City of Surrey passes on $250 million in provincial cash for policing transition

The provision of up to $250 million in direct funding from the Government of British Columbia was not enough to entice the City of Surrey to move forward with its transition to a municipal police department.

The provincial government gave Surrey Mayor Brenda Locke and City Council until Tuesday afternoon to accept the deal. The money would go towards supporting any added costs of transitioning between the Surrey RCMP and the Surrey Police Service (SPS) and reducing police-related tax pressures on Surrey residents and businesses.

“Mayor Brenda Locke and Surrey city council have failed to act in the best interest of the people of Surrey. Once again, they have demonstrated they want to continue this conflict rather than working together to complete the transition and keep people safe,” said Mike Farnworth, the BC Minister of Public Safety and Solicitor General, on Tuesday after the municipality rejected the deal.

According to Farnworth, the offer of up to $250 million over 10 years to the City of Surrey was made after the municipal government in January 2024 asked the provincial government to negotiate an agreement with them to complete the transition to SPS.

This included a baseline agreement of $150 million over the first five years of the agreement, plus up to $20 million per year over the second five-year period if the SPS officers are more expensive than RCMP officers.

Farnworth said that as recently as last week, Locke wrote to him advising that City Council agreed in principle to the financial commitment. But they ultimately later decided to reject the deal, which signals the City’s intent to continue with its court challenge against the province over the matter.

“In the interest of moving forward, we negotiated in good faith to provide the city with the reassurance they told us they needed. Unfortunately, it’s clear that Mayor Locke and Surrey city council would rather drag this out for years to come, instead of working together to do what’s best for people and businesses in Surrey,” said Farnworth.

The Minister says the provincial government is confident it will be successful in defeating the municipal government’s court challenge.

As well, the provincial government is now moving forward to override the municipal government’s authority over its policing matters by using the $150 million from the rejected deal to directly support the transition to the SPS until it is fully completed. The Surrey Police Board will be reinstated by June 1, 2024, with consultation with the City on potential board appointees and the creation of an advisory committee between Ministry and City staff to reach an agreement on the annual SPS budgets.

SPS was first formed in August 2020, following the direction of the previous makeup of City Council led by then-Mayor Doug McCallum. The department’s workforce and operations has gradually grown in size ever since, but short of being the lead police department of the jurisdiction. The Surrey RCMP is still the lead for policing within Surrey.

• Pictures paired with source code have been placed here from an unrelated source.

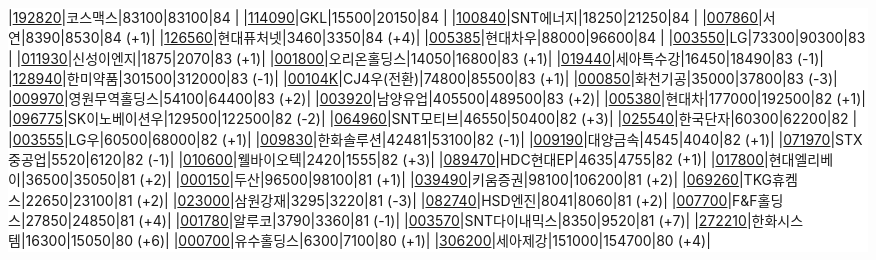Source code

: |[192820](https://finance.daum.net/quotes/A192820)|코스맥스|83100|83100|84 |
|[114090](https://finance.daum.net/quotes/A114090)|GKL|15500|20150|84 |
|[100840](https://finance.daum.net/quotes/A100840)|SNT에너지|18250|21250|84 |
|[007860](https://finance.daum.net/quotes/A007860)|서연|8390|8530|84 (+1)|
|[126560](https://finance.daum.net/quotes/A126560)|현대퓨처넷|3460|3350|84 (+4)|
|[005385](https://finance.daum.net/quotes/A005385)|현대차우|88000|96600|84 |
|[003550](https://finance.daum.net/quotes/A003550)|LG|73300|90300|83 |
|[011930](https://finance.daum.net/quotes/A011930)|신성이엔지|1875|2070|83 (+1)|
|[001800](https://finance.daum.net/quotes/A001800)|오리온홀딩스|14050|16800|83 (+1)|
|[019440](https://finance.daum.net/quotes/A019440)|세아특수강|16450|18490|83 (-1)|
|[128940](https://finance.daum.net/quotes/A128940)|한미약품|301500|312000|83 (-1)|
|[00104K](https://finance.daum.net/quotes/A00104K)|CJ4우(전환)|74800|85500|83 (+1)|
|[000850](https://finance.daum.net/quotes/A000850)|화천기공|35000|37800|83 (-3)|
|[009970](https://finance.daum.net/quotes/A009970)|영원무역홀딩스|54100|64400|83 (+2)|
|[003920](https://finance.daum.net/quotes/A003920)|남양유업|405500|489500|83 (+2)|
|[005380](https://finance.daum.net/quotes/A005380)|현대차|177000|192500|82 (+1)|
|[096775](https://finance.daum.net/quotes/A096775)|SK이노베이션우|129500|122500|82 (-2)|
|[064960](https://finance.daum.net/quotes/A064960)|SNT모티브|46550|50400|82 (+3)|
|[025540](https://finance.daum.net/quotes/A025540)|한국단자|60300|62200|82 |
|[003555](https://finance.daum.net/quotes/A003555)|LG우|60500|68000|82 (+1)|
|[009830](https://finance.daum.net/quotes/A009830)|한화솔루션|42481|53100|82 (-1)|
|[009190](https://finance.daum.net/quotes/A009190)|대양금속|4545|4040|82 (+1)|
|[071970](https://finance.daum.net/quotes/A071970)|STX중공업|5520|6120|82 (-1)|
|[010600](https://finance.daum.net/quotes/A010600)|웰바이오텍|2420|1555|82 (+3)|
|[089470](https://finance.daum.net/quotes/A089470)|HDC현대EP|4635|4755|82 (+1)|
|[017800](https://finance.daum.net/quotes/A017800)|현대엘리베이|36500|35050|81 (+2)|
|[000150](https://finance.daum.net/quotes/A000150)|두산|96500|98100|81 (+1)|
|[039490](https://finance.daum.net/quotes/A039490)|키움증권|98100|106200|81 (+2)|
|[069260](https://finance.daum.net/quotes/A069260)|TKG휴켐스|22650|23100|81 (+2)|
|[023000](https://finance.daum.net/quotes/A023000)|삼원강재|3295|3220|81 (-3)|
|[082740](https://finance.daum.net/quotes/A082740)|HSD엔진|8041|8060|81 (+2)|
|[007700](https://finance.daum.net/quotes/A007700)|F&F홀딩스|27850|24850|81 (+4)|
|[001780](https://finance.daum.net/quotes/A001780)|알루코|3790|3360|81 (-1)|
|[003570](https://finance.daum.net/quotes/A003570)|SNT다이내믹스|8350|9520|81 (+7)|
|[272210](https://finance.daum.net/quotes/A272210)|한화시스템|16300|15050|80 (+6)|
|[000700](https://finance.daum.net/quotes/A000700)|유수홀딩스|6300|7100|80 (+1)|
|[306200](https://finance.daum.net/quotes/A306200)|세아제강|151000|154700|80 (+4)|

As of March 2024, SPS has grown to 354 sworn police officers and 59 civilian employees. Its officers are deployed to frontline policing, investigative sections, gang enforcement, traffic services, police mental health outreach, and community services. They are currently integrated into the Surrey RCMP detachment, under the operational command of the RCMP.

Over the years, since the 2022 civic election campaign, Locke has expressed her concerns over the potential significant added structural costs to the City’s annual operating budget from the possibly higher costs of having a standalone municipal police department.

“Any additional costs that end up getting passed on to the people of Surrey are the result of the failure of the mayor and council,” continued Farnworth.

“Although we are disappointed in the actions of the mayor and council, the transition will continue and look forward to announcing the target date of a change of command shortly.”

In response to Farnworth’s statements, Locke says the provincial government did not satisfy various commitments regarding the policing transition under the deal, and as a result, “accepting the offer would be to the detriment of our residents and overall public safety in Surrey.”

Locke’s grievances include the provincial government’s “failure” to develop a plan or model for the new police force, a transition plan, or a completion date for the transition.

“This dispute is about the City’s ability to choose its policing model. The City’s voters have chosen the RCMP and City Council has accordingly resolved to maintain the RCMP as its municipal police force,” stated Locke.

“As is customary in litigation, the parties engaged in Without Prejudice discussions. The City respects the confidentiality of that process. It does not agree with the representations in the Minister’s statement. It is the City’s position that the Province provided no firm financial commitment that would provide redress to Surrey taxpayers for the full cost of transitioning to a police force they did not vote for.”